> _Assignment_
Copy out the text of every item below word for word, leaving out the pictures.

:: Exercise materials ::

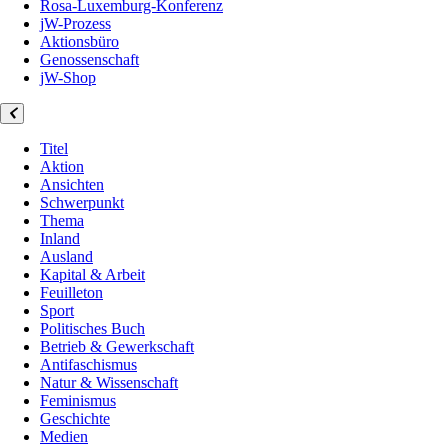
Rosa-Luxemburg-Konferenz
jW-Prozess
Aktionsbüro
Genossenschaft
jW-Shop
Titel
Aktion
Ansichten
Schwerpunkt
Thema
Inland
Ausland
Kapital & Arbeit
Feuilleton
Sport
Politisches Buch
Betrieb & Gewerkschaft
Antifaschismus
Natur & Wissenschaft
Feminismus
Geschichte
Medien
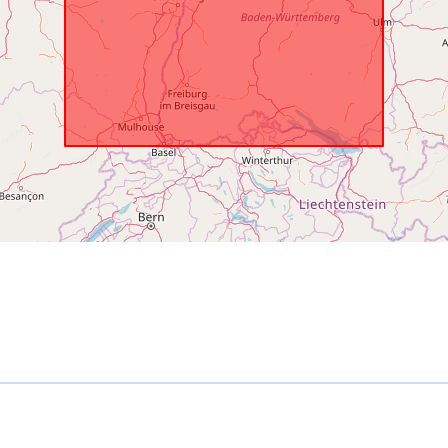
uriRef:
Laikotarpis:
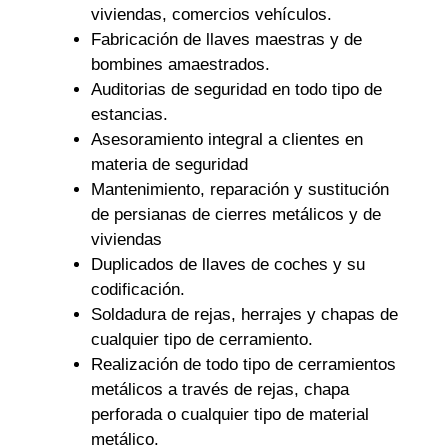
viviendas, comercios vehículos.
Fabricación de llaves maestras y de
bombines amaestrados.
Auditorias de seguridad en todo tipo de
estancias.
Asesoramiento integral a clientes en
materia de seguridad
Mantenimiento, reparación y sustitución
de persianas de cierres metálicos y de
viviendas
Duplicados de llaves de coches y su
codificación.
Soldadura de rejas, herrajes y chapas de
cualquier tipo de cerramiento.
Realización de todo tipo de cerramientos
metálicos a través de rejas, chapa
perforada o cualquier tipo de material
metálico.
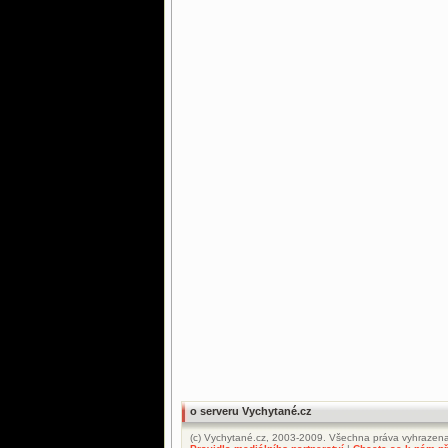
o serveru Vychytané.cz
(c) Vychytané.cz, 2003-2009. Všechna práva vyhrazena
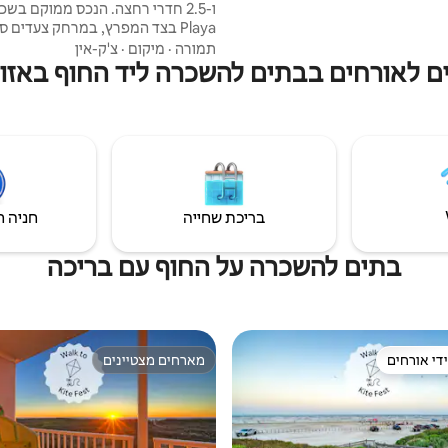
Playa בצד המפרץ, במרחק צעדים ס
מחוף הים דרך הטיילת הפרטית שלנו,
תמורה
·
מיקום
·
צ'ק-אין
גישה לאורחים שלנו. תיהנו מקפה
ים לאורחים בבתים להשכרה ליד החוף באזור
והקוקטיילים שלכם בערב באחד משני 
נופים מדהימים של 360 מעלות 
ממוקם ליד סמן חוף 7, מיקום 
טוב יותר! מה אתם מחכים, הזמינו את 
בריכת שחייה
חניה ח
בתים להשכרה על החוף עם בריכה
די אורחים
מארחים מצטיינים
די אורחים
מארחים מצטיינים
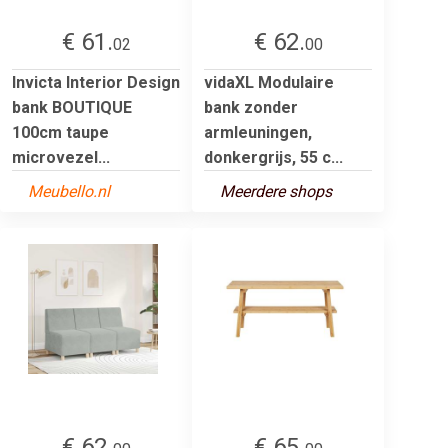
€ 61.
€ 62.
02
00
Invicta Interior Design
vidaXL Modulaire
bank BOUTIQUE
bank zonder
100cm taupe
armleuningen,
microvezel...
donkergrijs, 55 c...
Meubello.nl
Meerdere shops
€ 62.
€ 65.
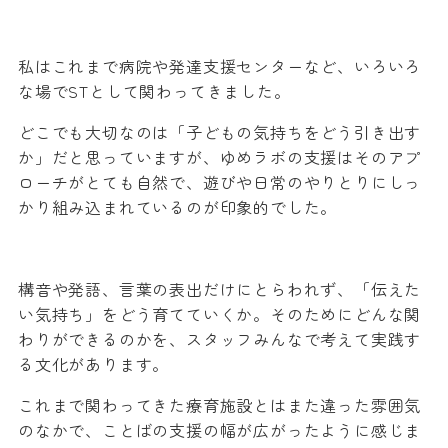
私はこれまで病院や発達支援センターなど、いろいろ
な場でSTとして関わってきました。
どこでも大切なのは「子どもの気持ちをどう引き出す
か」だと思っていますが、ゆめラボの支援はそのアプ
ローチがとても自然で、遊びや日常のやりとりにしっ
かり組み込まれているのが印象的でした。
構音や発語、言葉の表出だけにとらわれず、「伝えた
い気持ち」をどう育てていくか。そのためにどんな関
わりができるのかを、スタッフみんなで考えて実践す
る文化があります。
これまで関わってきた療育施設とはまた違った雰囲気
のなかで、ことばの支援の幅が広がったように感じま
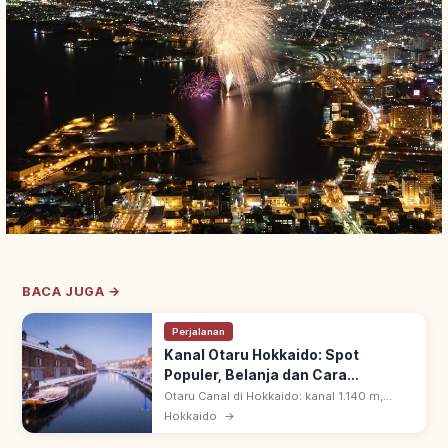
BACA JUGA →
Perjalanan
Kanal Otaru Hokkaido: Spot
Populer, Belanja dan Cara
Berkunjung
Otaru Canal di Hokkaido: kanal 1.140 m,
dibuka 1923. Gudang batu retro di
Hokkaido
→
sepanjangnya & 63 lampu gas menyala saat
senja menciptakan suasana romantis.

:::

> _Exercise output_
Rosa-Luxemburg-Konferenz
jW-Prozess
Aktionsbüro
Genossenschaft
jW-Shop
Titel
Aktion
Ansichten
Schwerpunkt
Thema
Inland
Ausland
Kapital & Arbeit
Feuilleton
Sport
Politisches Buch
Betrieb & Gewerkschaft
Antifaschismus
Natur & Wissenschaft
Feminismus
Geschichte
Medien
uriRef:
Laikotarpis:
viviendas, comercios vehículos.
Fabricación de llaves maestras y de
bombines amaestrados.
Auditorias de seguridad en todo tipo de
estancias.
Asesoramiento integral a clientes en
materia de seguridad
Mantenimiento, reparación y sustitución
de persianas de cierres metálicos y de
viviendas
Duplicados de llaves de coches y su
codificación.
Soldadura de rejas, herrajes y chapas de
cualquier tipo de cerramiento.
Realización de todo tipo de cerramientos
metálicos a través de rejas, chapa
perforada o cualquier tipo de material
metálico.
o serveru Vychytané.cz
(c) Vychytané.cz, 2003-2009. Všechna práva vyhrazena
Playa בצד המפרץ, במרחק צעדים ס
מחוף הים דרך הטיילת הפרטית שלנו,
תמורה
·
מיקום
·
צ'ק-אין
גישה לאורחים שלנו. תיהנו מקפה
ים לאורחים בבתים להשכרה ליד החוף באזור
והקוקטיילים שלכם בערב באחד משני 
נופים מדהימים של 360 מעלות 
ממוקם ליד סמן חוף 7, מיקום 
טוב יותר! מה אתם מחכים, הזמינו את 
בריכת שחייה
חניה ח
בתים להשכרה על החוף עם בריכה
די אורחים
מארחים מצטיינים
די אורחים
מארחים מצטיינים
€ 61.
€ 62.
02
00
Invicta Interior Design
vidaXL Modulaire
bank BOUTIQUE
bank zonder
100cm taupe
armleuningen,
microvezel...
donkergrijs, 55 c...
Meubello.nl
Meerdere shops
€ 62.
€ 65.
私はこれまで病院や発達支援センターなど、いろいろ
な場でSTとして関わってきました。
どこでも大切なのは「子どもの気持ちをどう引き出す
か」だと思っていますが、ゆめラボの支援はそのアプ
ローチがとても自然で、遊びや日常のやりとりにしっ
かり組み込まれているのが印象的でした。
構音や発語、言葉の表出だけにとらわれず、「伝えた
い気持ち」をどう育てていくか。そのためにどんな関
わりができるのかを、スタッフみんなで考えて実践す
る文化があります。
これまで関わってきた療育施設とはまた違った雰囲気
のなかで、ことばの支援の幅が広がったように感じま
BACA JUGA →
Perjalanan
Kanal Otaru Hokkaido: Spot
Populer, Belanja dan Cara
Berkunjung
Otaru Canal di Hokkaido: kanal 1.140 m,
dibuka 1923. Gudang batu retro di
Hokkaido
→
sepanjangnya & 63 lampu gas menyala saat
senja menciptakan suasana romantis.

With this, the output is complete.